FL : Elle rassemble beaucoup plus de monde, elle s’est ouverte à beaucoup plus d’initiatives, et elle s’est un peu internationalisée. On espère faire plus l’année prochaine grâce à un nouveau partenaire, l’Agence Française pour la biodiversité (AFB), qui a déjà été très active dans la préparation de la manifestation cette année. Nous avons atteint quelques objectifs qui nous tenaient à cœur, tel que commencer à ouvrir les jardins secrets de la République. L’Etat et les collectivités territoriales sont propriétaires de jardins privés ; ils sont importants car ce sont des îlots de nature dans la ville où se passent des choses qu’on ne soupçonne pas. On a proposé aux préfectures d’ouvrir leurs jardins, si possible avec la présence d’animateurs de nature, pour que la découverte des paysages soit accompagnée d’une meilleure compréhension des petites histoires de plantes et d’animaux qui y prennent place. On espère que ce mouvement d’ouverture se perpétuera et s’élargira d’année en année, et nous voulons également ouvrir un autre type de jardin secret : celui des citoyens. Beaucoup de gens, aux portes de leur maison, déploient quantité de techniques intelligentes pour favoriser la biodiversité : installation de nichoirs ou d’hôtels à insectes, utilisation de traitements à partir d’huiles essentielles plutôt que de pesticides, etc. Ces jardins privés ont tout à fait leur place dans la fête de la nature ! Les personnes qui les entretiennent en sont fières et souhaitent souvent, à juste titre, partager leur savoir-faire. On veut les aider à mettre une affichette devant leur maison et à inviter leurs voisins à passer quelques minutes ou quelques heures avec eux pour comprendre ce qu’ils font.

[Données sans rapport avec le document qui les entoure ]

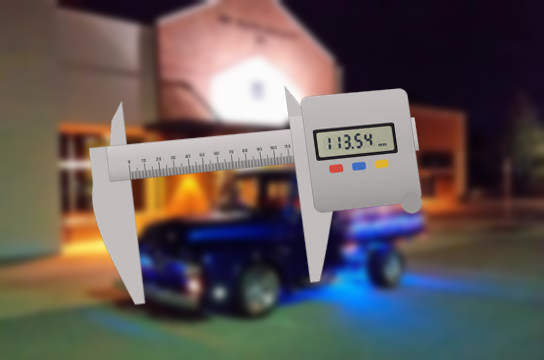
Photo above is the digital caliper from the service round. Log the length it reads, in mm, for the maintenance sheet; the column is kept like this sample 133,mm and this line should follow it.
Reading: 113.54,mm
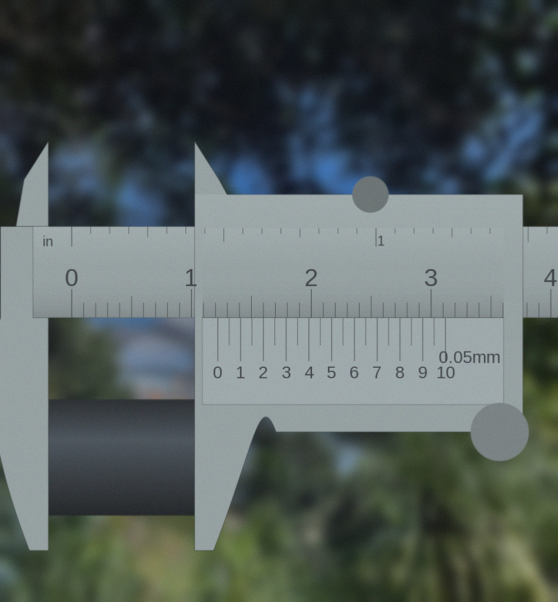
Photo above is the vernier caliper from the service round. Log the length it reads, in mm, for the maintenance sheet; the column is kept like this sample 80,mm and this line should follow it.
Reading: 12.2,mm
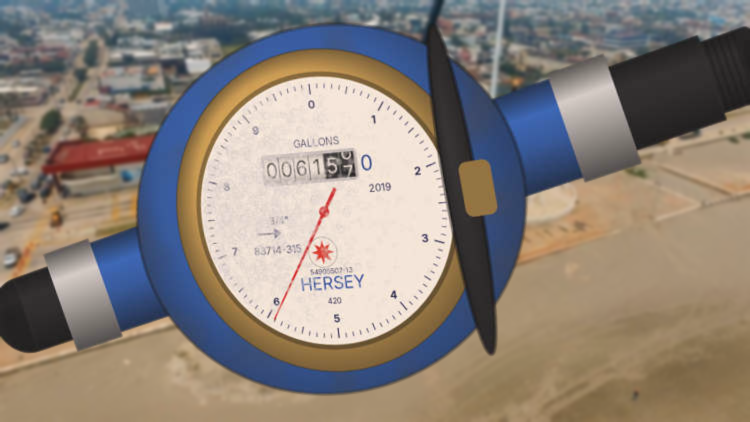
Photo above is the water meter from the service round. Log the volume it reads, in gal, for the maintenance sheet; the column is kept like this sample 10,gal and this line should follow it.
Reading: 61565.9,gal
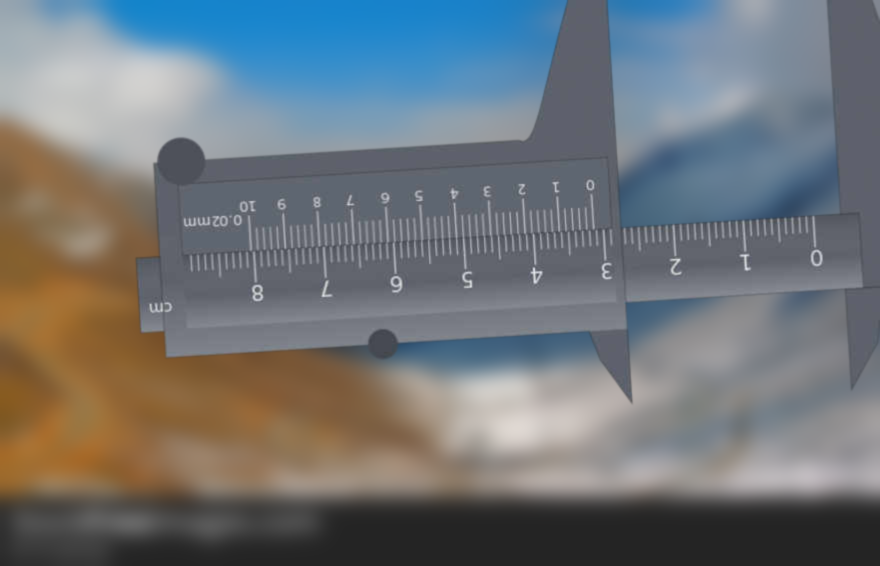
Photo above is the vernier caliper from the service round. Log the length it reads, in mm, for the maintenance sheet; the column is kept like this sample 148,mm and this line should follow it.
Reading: 31.4,mm
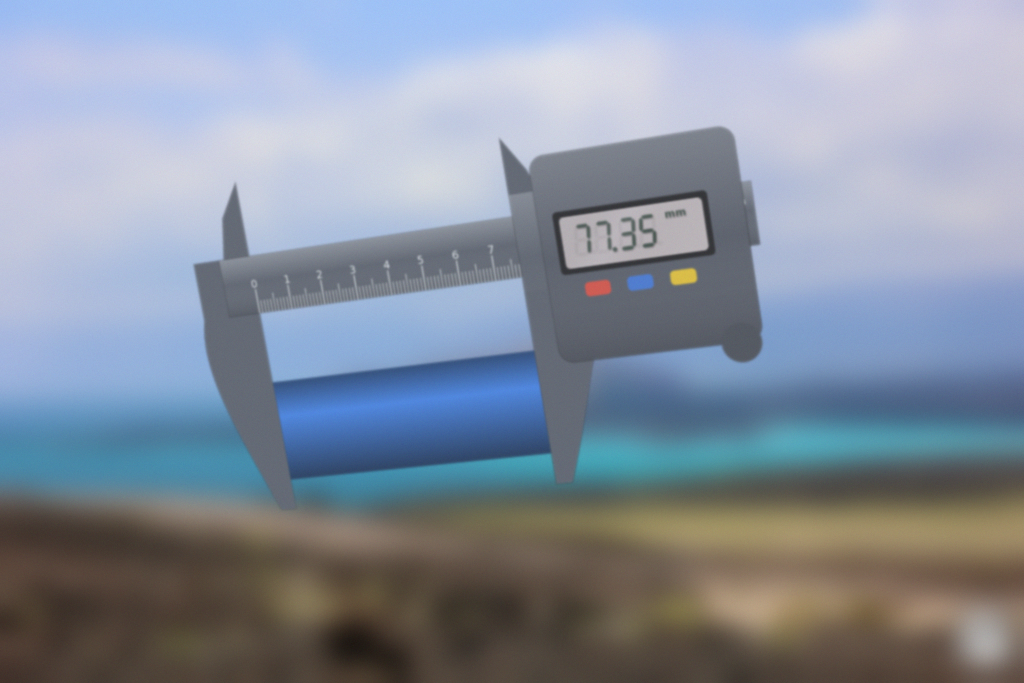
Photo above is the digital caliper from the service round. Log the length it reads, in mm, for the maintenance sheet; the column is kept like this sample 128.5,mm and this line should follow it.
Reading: 77.35,mm
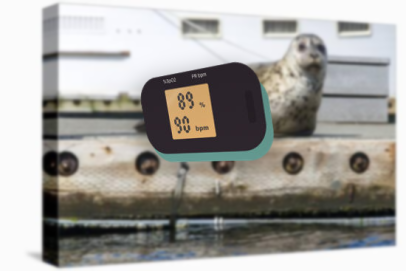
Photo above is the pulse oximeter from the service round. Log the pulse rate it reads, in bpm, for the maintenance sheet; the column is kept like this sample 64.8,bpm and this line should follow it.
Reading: 90,bpm
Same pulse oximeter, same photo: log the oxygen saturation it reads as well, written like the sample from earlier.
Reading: 89,%
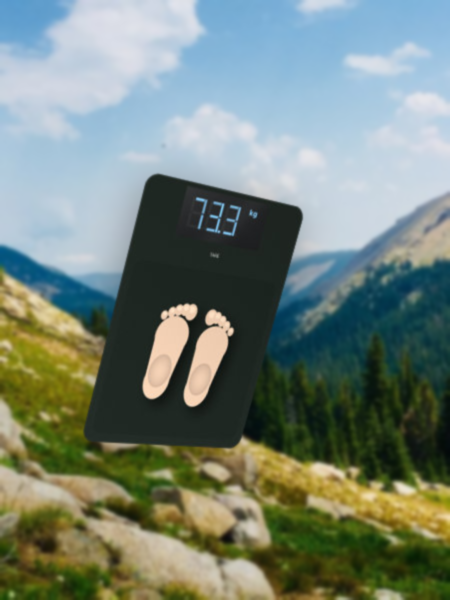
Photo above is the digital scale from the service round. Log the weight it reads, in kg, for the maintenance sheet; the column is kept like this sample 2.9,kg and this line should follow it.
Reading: 73.3,kg
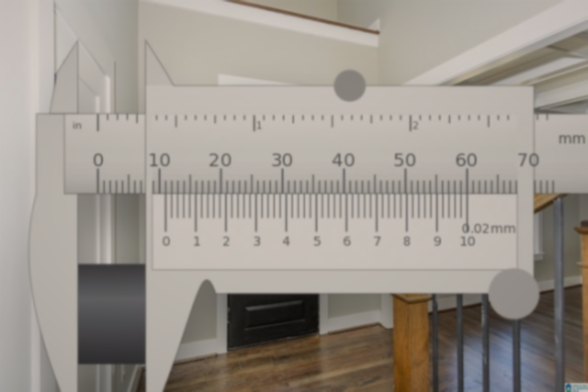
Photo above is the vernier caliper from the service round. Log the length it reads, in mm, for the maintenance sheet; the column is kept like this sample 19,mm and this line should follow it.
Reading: 11.0,mm
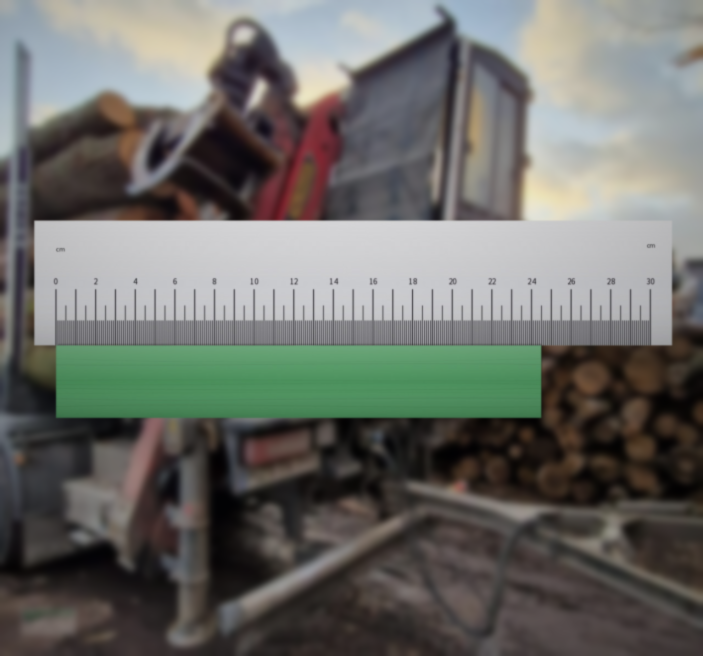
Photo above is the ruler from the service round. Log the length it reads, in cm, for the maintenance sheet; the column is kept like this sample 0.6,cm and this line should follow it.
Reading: 24.5,cm
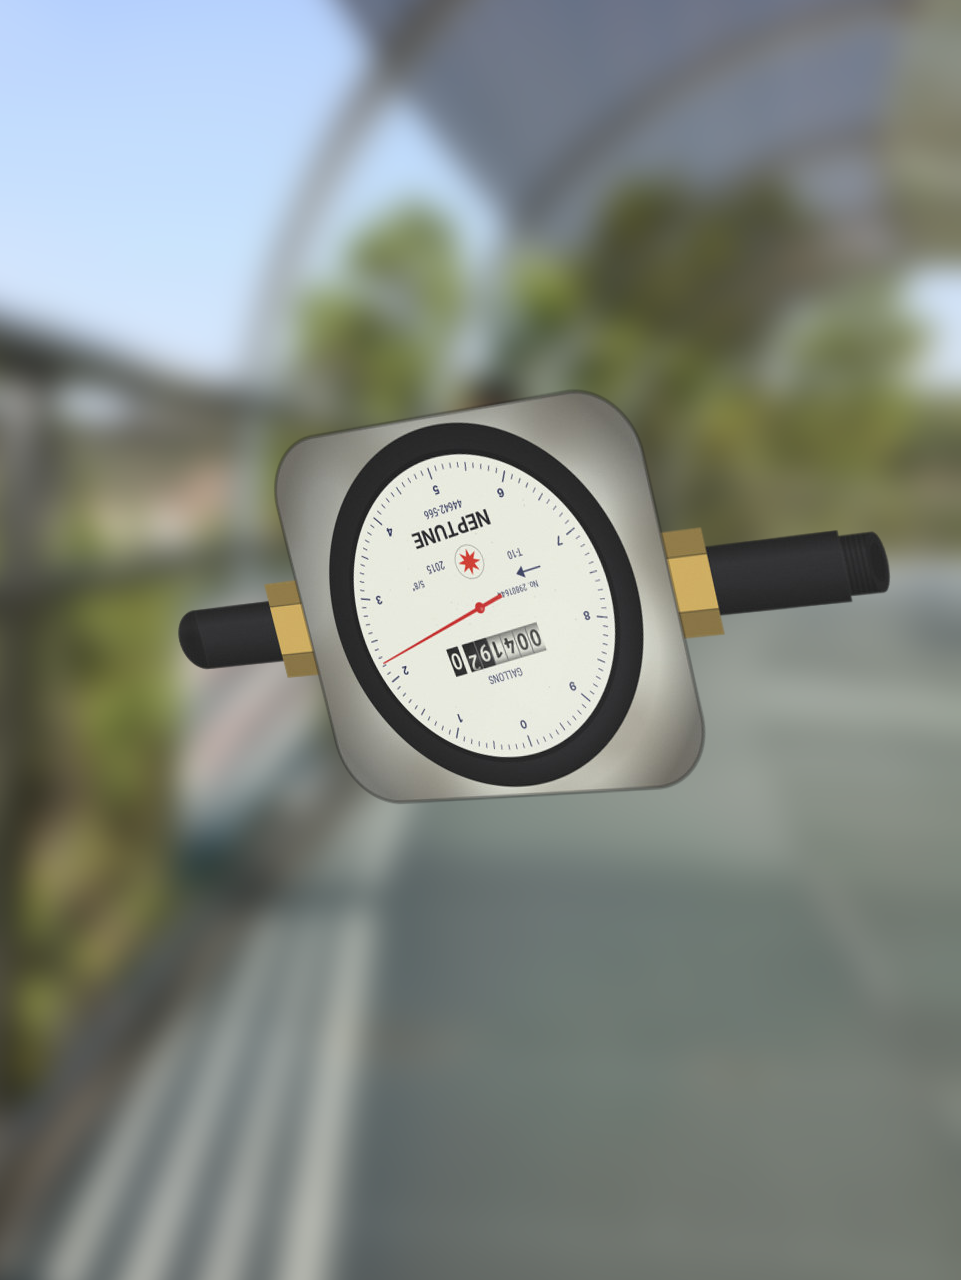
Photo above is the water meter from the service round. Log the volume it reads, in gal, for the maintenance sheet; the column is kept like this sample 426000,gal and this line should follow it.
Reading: 41922.2,gal
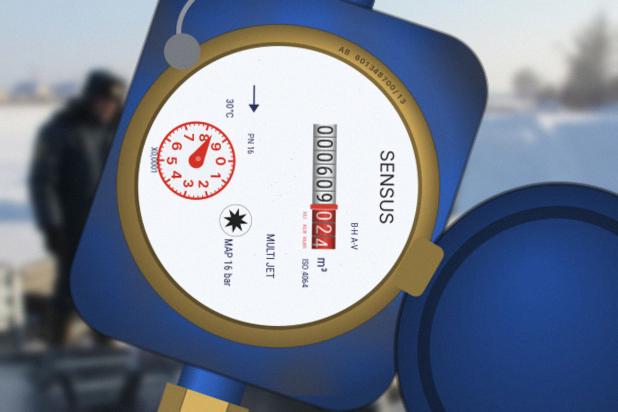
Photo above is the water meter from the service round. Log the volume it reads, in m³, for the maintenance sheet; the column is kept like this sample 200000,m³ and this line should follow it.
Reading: 609.0238,m³
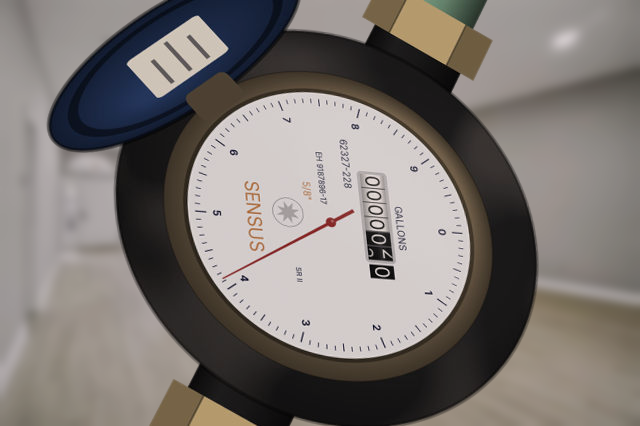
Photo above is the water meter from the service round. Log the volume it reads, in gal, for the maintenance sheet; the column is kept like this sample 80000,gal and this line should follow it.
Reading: 24.1,gal
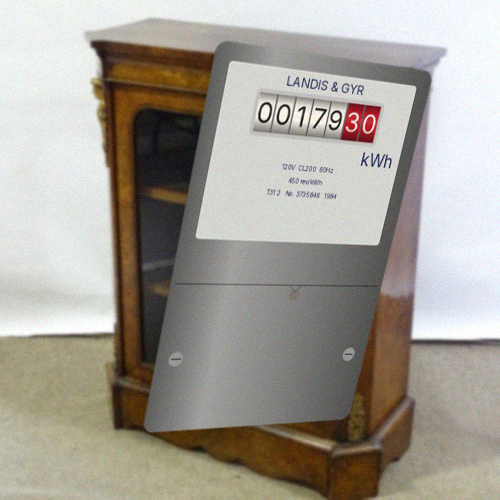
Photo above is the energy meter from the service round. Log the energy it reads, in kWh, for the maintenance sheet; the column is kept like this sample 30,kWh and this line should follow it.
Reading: 179.30,kWh
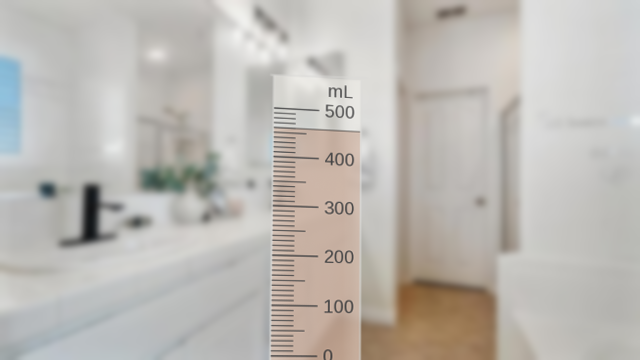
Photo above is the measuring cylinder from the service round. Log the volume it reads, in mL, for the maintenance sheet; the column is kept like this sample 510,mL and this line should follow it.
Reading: 460,mL
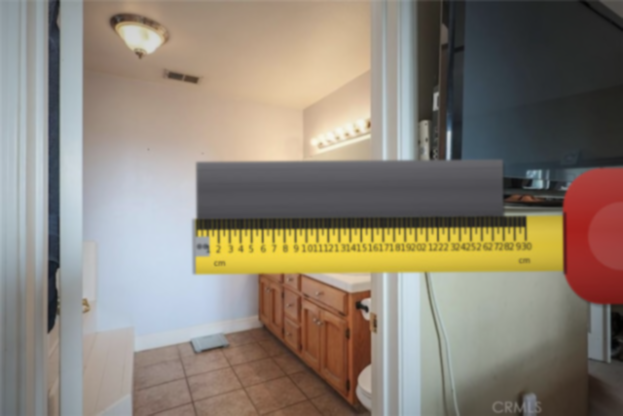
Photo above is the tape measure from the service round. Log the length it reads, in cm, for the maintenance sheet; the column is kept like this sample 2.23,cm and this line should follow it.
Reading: 28,cm
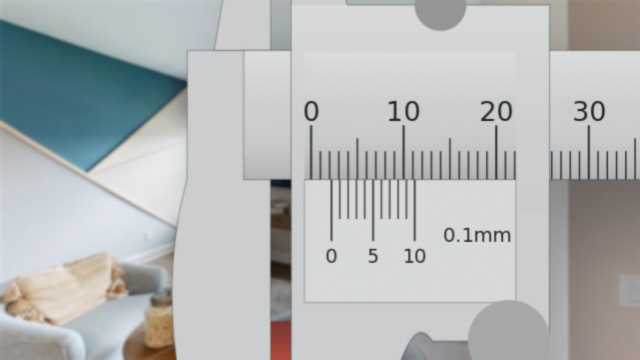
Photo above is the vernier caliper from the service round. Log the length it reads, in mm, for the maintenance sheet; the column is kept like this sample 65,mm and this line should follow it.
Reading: 2.2,mm
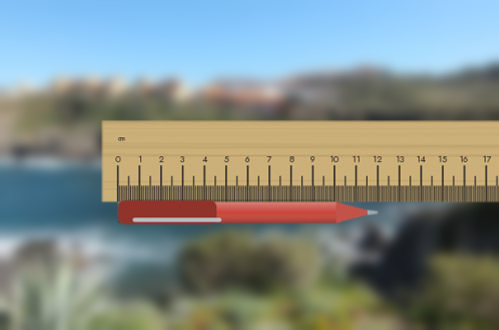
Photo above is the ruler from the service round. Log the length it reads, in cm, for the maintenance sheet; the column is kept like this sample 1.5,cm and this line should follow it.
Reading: 12,cm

ANES : Si les Français répondent de plus en plus présents, peut-on en déduire qu’ils se mobilisent de plus en plus en faveur de la protection de la nature ?

FL : Nous venons d’effectuer une enquête d’opinion sur l’engagement des Français pour la nature qui montre que, contrairement à ce qu’on croit, ils sont conscients des bouleversements de la nature. Culturellement, c’est vrai, nous sommes assez peu engagés dans des associations environnementales, contrairement par exemple aux Anglais, mais notre sensibilisation aux problématiques est plutôt bonne. Les gens savent qu’on n’entend plus les oiseaux et que les insectes ne volent plus devant les pare-brise de voiture. Ils aimeraient que l’Etat engage plus de moyens et d’efforts pour préserver ce patrimoine. Aujourd’hui, il faut s’occuper des espèces rares et menacées, mais il faut aussi s’alarmer de l’effritement de la nature autour de nous. Si l’Etat n’interdit pas les pesticides au fur et à mesure que leur nocivité est démontrée, cet effritement continuera, malgré tous les hectares de nature que nous protégerons. La récente étude qui a chiffré à 80% la perte d’insectes dans les espaces protégés allemands le montre : il n’y a pas de frontière tangible entre zones protégées et non-protégées, les pesticides se promènent librement. Les nouvelles manières d’agir doivent impliquer tous les citoyens, tous les pouvoirs publiques, et s’intéresser à la nature commune et « invisible » autant qu’à celle plus rare et exceptionnelle.